It was a typical Friday morning. My hubby, (who works third shift) was sound asleep, the kids were at school, the animals were fed and I was alone with the quiet. Not ready to tackle chores or a new painting I wandered through my wooded lot, stopping when I noticed something out-of-place on the roof of my garage.
I say garage, but it is actually the end of a barn whose roof if only a few feet over my head. I stopped dead in my tracks when I noticed a pair of intense eyes staring down at me. Hovering over the edge of my roof was a Broad Wing Hawk about sixteen inches tall. I froze in place, returning the hawks gaze as I took in its beauty. I talked to it like an idiot, expecting it to understand that I appreciated its beauty and that it was welcome to use my wooded lot and buildings at any time.

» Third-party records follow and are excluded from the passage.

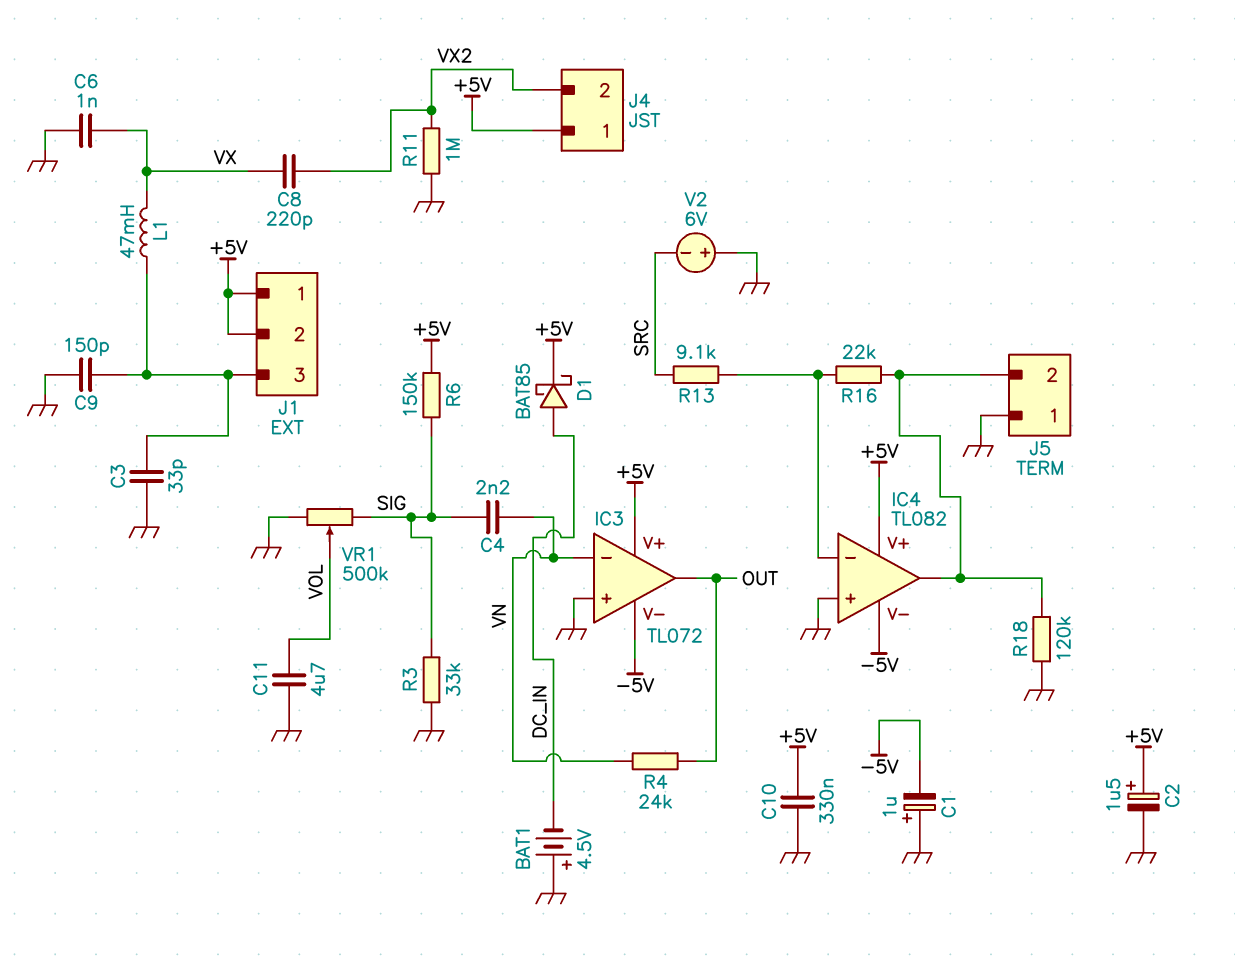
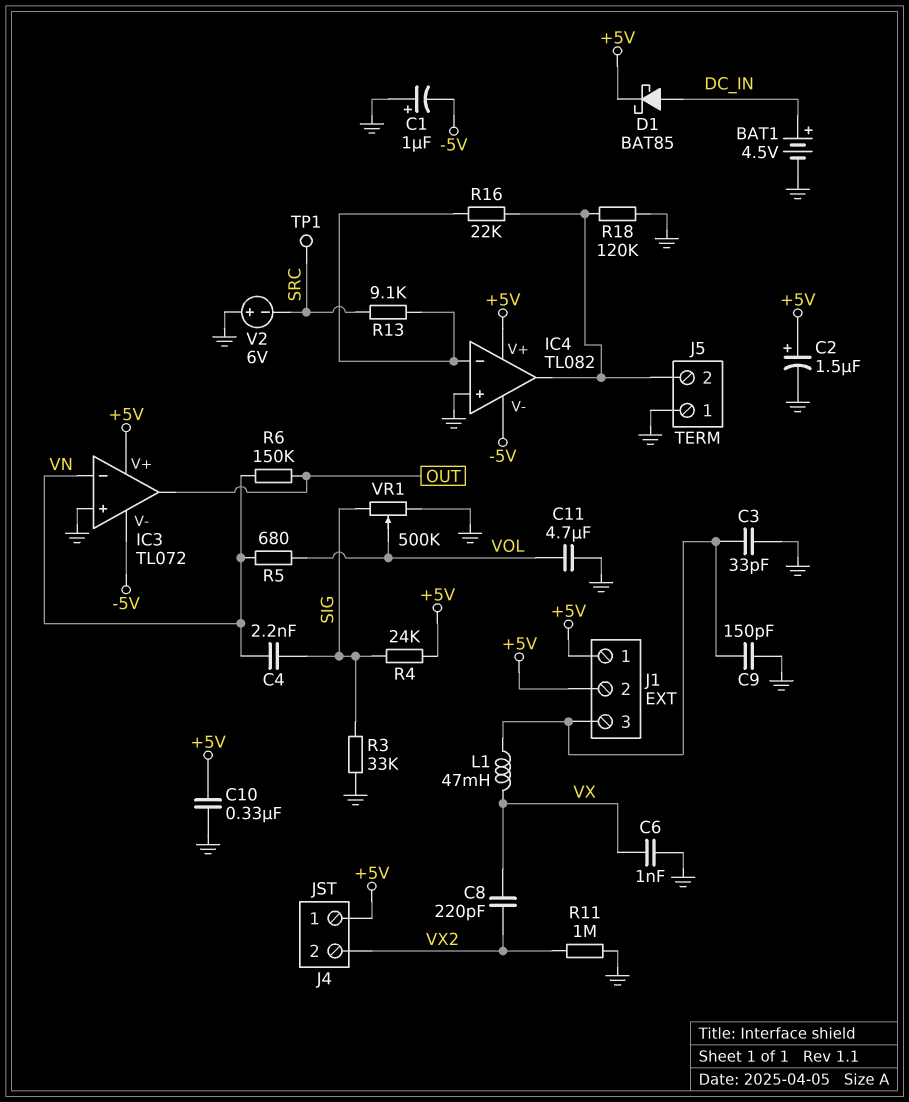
BAT1: 4.5V (plus GND, minus DC_IN) -> 4.5V (plus DC_IN, minus GND)
R4: 24k (OUT, VN) -> 24k (+5V, SIG)
R5: none -> 680 (VN, VOL)
R6: 150k (+5V, SIG) -> 150k (OUT, VN)
TP1: none -> test point (SRC)

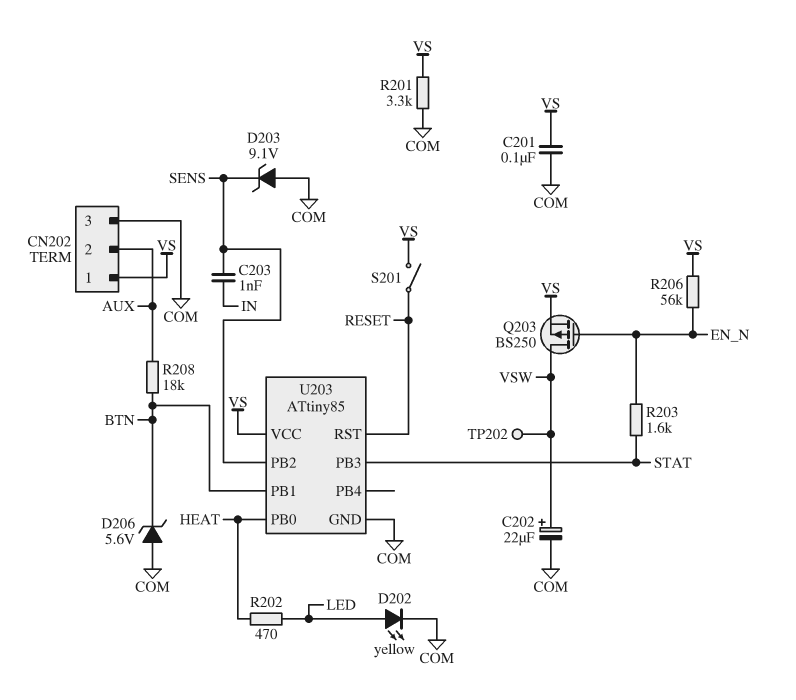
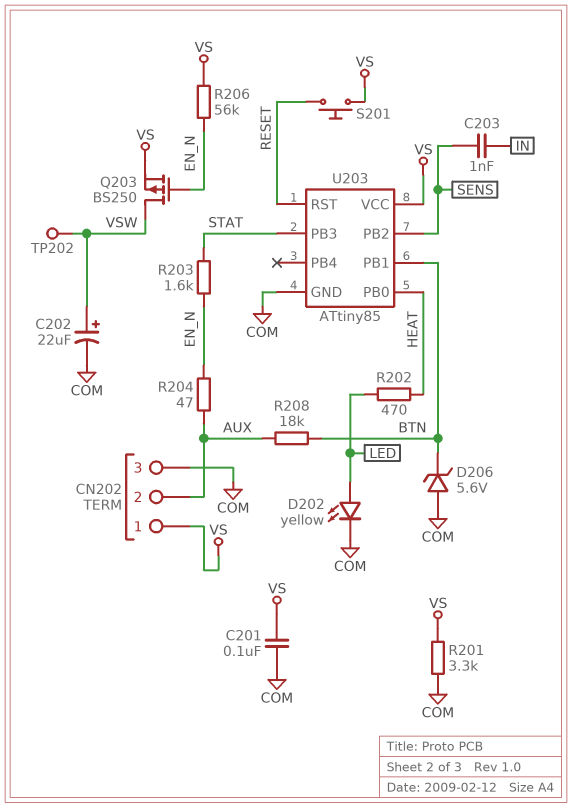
D203: zener 9.1V (A COM, K SENS) -> none
R204: none -> 47 (AUX, EN_N)
S201: switch (RESET, VS) -> button (RESET, VS)

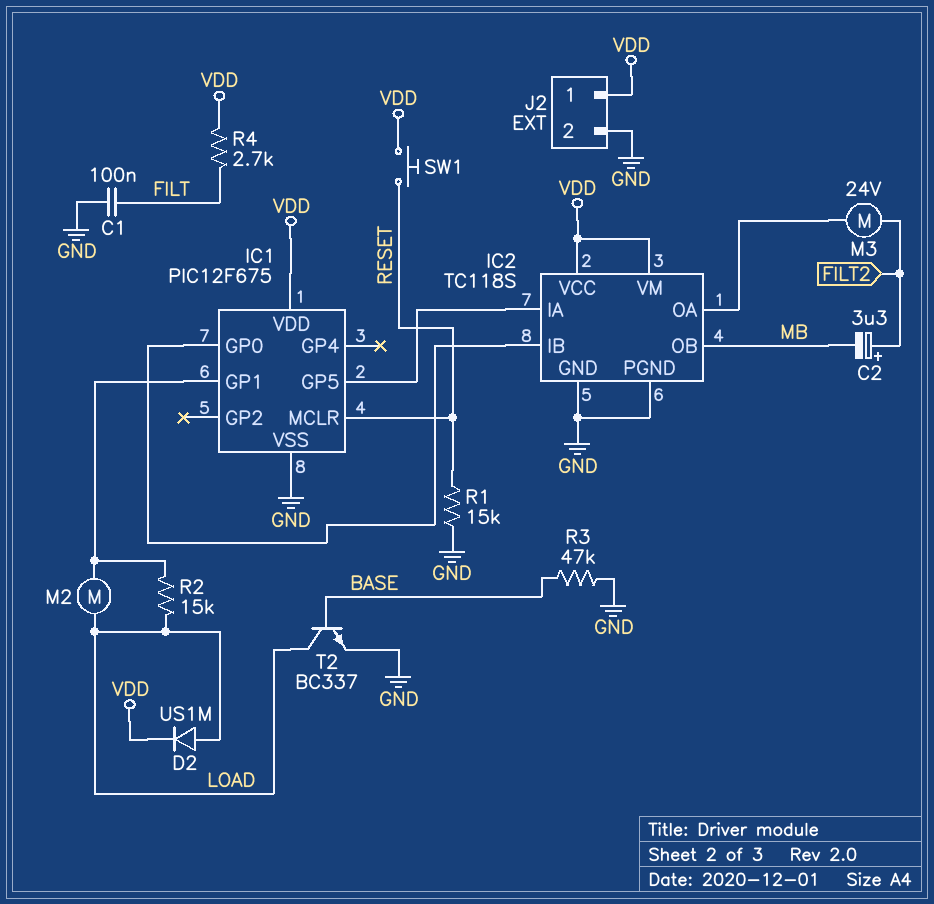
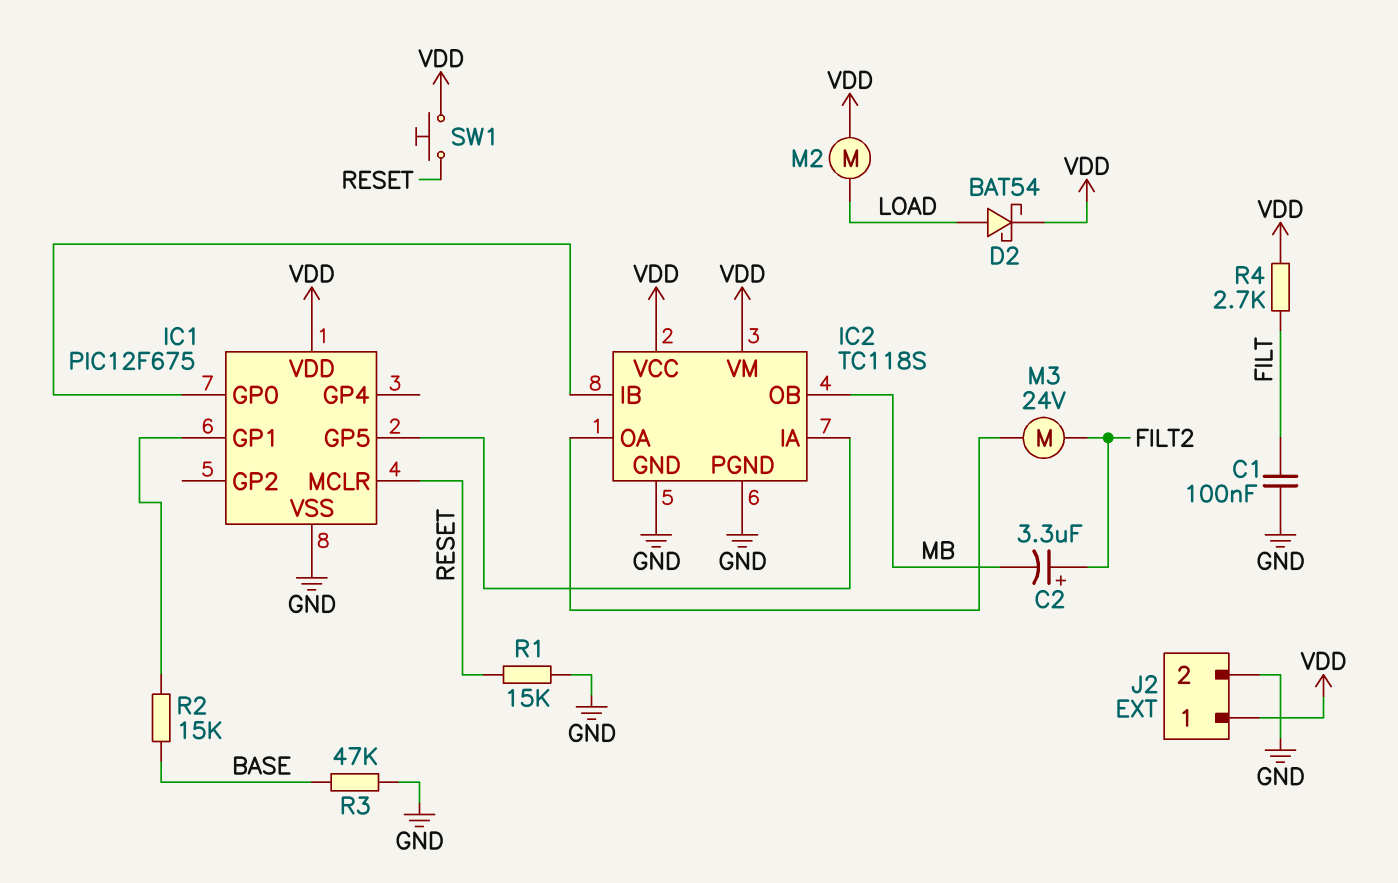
D2: diode US1M (A LOAD, K VDD) -> schottky BAT54 (A LOAD, K VDD)
M2: motor (IC1/GP1, LOAD) -> motor (LOAD, VDD)
R2: 15k (IC1/GP1, LOAD) -> 15k (BASE, IC1/GP1)
T2: NPN BC337 (B BASE, C LOAD, E GND) -> none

After staring for what felt like a frozen moment in time, I said goodbye and moved toward the back of my lot as the hawk swiveled its head, watching me from behind its lethal looking beak. Noticing a ray of sun warming the chairs surrounding the site of our campfires I scurried over and closed my eyes, reveling in the heat and healing vibes of my yard.
Minutes later a sound yanked me out of my revelry. It was like a loud rustling and flapping rolled into one. A metallic clank followed as the loose hairs around my forehead fluttered in an unexpected breeze. Springing to attention I was shocked to find that the hawk had landed on the back of the wrought iron chair next to mine, a mere twenty-four inches away.
Afraid to move for fear of scaring it off I let my eyes absorb the experience. I marveled at the size of its talons gripping the chair back. I checked out the feather pants adorning the top of its legs and the graceful curve of its body, wings and tail. I noticed it’s aroma. While not overtly offensive, it was not one I would want in my house.
I peered over the bent, wicked looking beak, into a pair of bright yellow eyes that were scanning my face. We sat like that for a good five minutes. From time to time the hawk would pace back and forth on its perch, or it would extend its neck feathers and shake its head, but it never let its gaze stray from me for more than a second.
A high-pitched screech above our heads drew the hawks attention. After emitting a few answering shrieks it took to the air to join what I assume was its mate. Just like that it was over. This was a short encounter, but one I will treasure forever.
It turns out that this pair of hawks is nesting at the edge of the Cuyahoga river across the road from my home. I often see this hawk and it’s mate glide over-head in search of dinner but there hasn’t been another “meeting.”
For that brief period of time, I felt like the luckiest person on earth.